Com o fim da temporada regular da NFL, é hora de analisarmos os times classificados para a pós-temporada a suas chances nos playoffs. Dessa vez, falaremos sobre o segundo colocado AFC North e quarto colocado geral. Ou seja, o Baltimore Ravens, que segue em busca do seu terceiro título de Super Bowl.

A temporada regular dos Ravens

Photo by: Scott Taetsch/Getty Images

Baltimore chega à pós-temporada com um ponto de interrogação sobre seu elenco. Isso porque, não entregou tudo que imaginávamos durante a temporada regular. Atuações irregulares e inconsistentes cercaram a franquia durante o 2020/21 e ainda não sabemos ao certo que esperar de Lamar Jackson e companhia na pós-temporada.

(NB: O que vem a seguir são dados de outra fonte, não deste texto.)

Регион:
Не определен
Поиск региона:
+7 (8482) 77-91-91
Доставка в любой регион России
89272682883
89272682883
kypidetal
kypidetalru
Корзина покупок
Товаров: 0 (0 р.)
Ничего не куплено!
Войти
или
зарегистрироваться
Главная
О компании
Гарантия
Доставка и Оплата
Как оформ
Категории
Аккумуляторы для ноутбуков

Para se ter ideia, Lamar, até o momento, teve 10 touchdowns a menos que na temporada passada, um QB Rating de 14 pontos a menos, 370 jardas passadas a menos e 201 jardas corridas a menos. Obviamente, a queda de produção do time não se passa única e exclusivamente pelas mãos do seu QB, mas se esperava bem mais de Jackson nesta temporada.

Além disso, não só o ataque num geral caiu de produção, assim como a defesa também. Na temporada regular, Baltimore cedeu 347 first downs aos seus adversários. 71 a mais do que em 2019. No total, foram 467 jardas ofensivas cedidas a mais do que na última temporada.

Talvez, o principal motivo da queda de rendimento seja a incapacidade de pressionar o QB adversário quando ele possui uma OL minimamente decente. Um exemplo claro disso pode ser o jogo da Semana 3, contra Kansas, em que Patrick Mahomes passou para 385 jardas. Além disso, no total, o Chiefs teve 517 jardas; 289 jardas a mais que os Ravens tiveram. A saída do OLB Terrell Sugs fez mais efeito do que muita gente imaginava.

O que esperar da pós-temporada?

Em busca do seu terceiro Super Bowl, o Baltimore Ravens chega à pós-temporada bem menos favorito do que no início do ano. Podem surpreender?
Foto: Reprodução/Baltimore Ravens

Mas, mesmo com todas a inconsistências, Baltimore ainda ficou 11-5 na temporada e está na pós. Entretanto, o sinal de alerta está ligado. As defesas parecem estar muito mais atentas o que Lamar Jackson pode fazer com as pernas. Até porque, sem elas, a coisa complica muito, vide as derrotas para Kansas, Pittsburgh, New England e Tennessee, nas quais o jogo corrido não entrou tanto e Lamar precisou lançar mais, sendo interceptado quatro vezes.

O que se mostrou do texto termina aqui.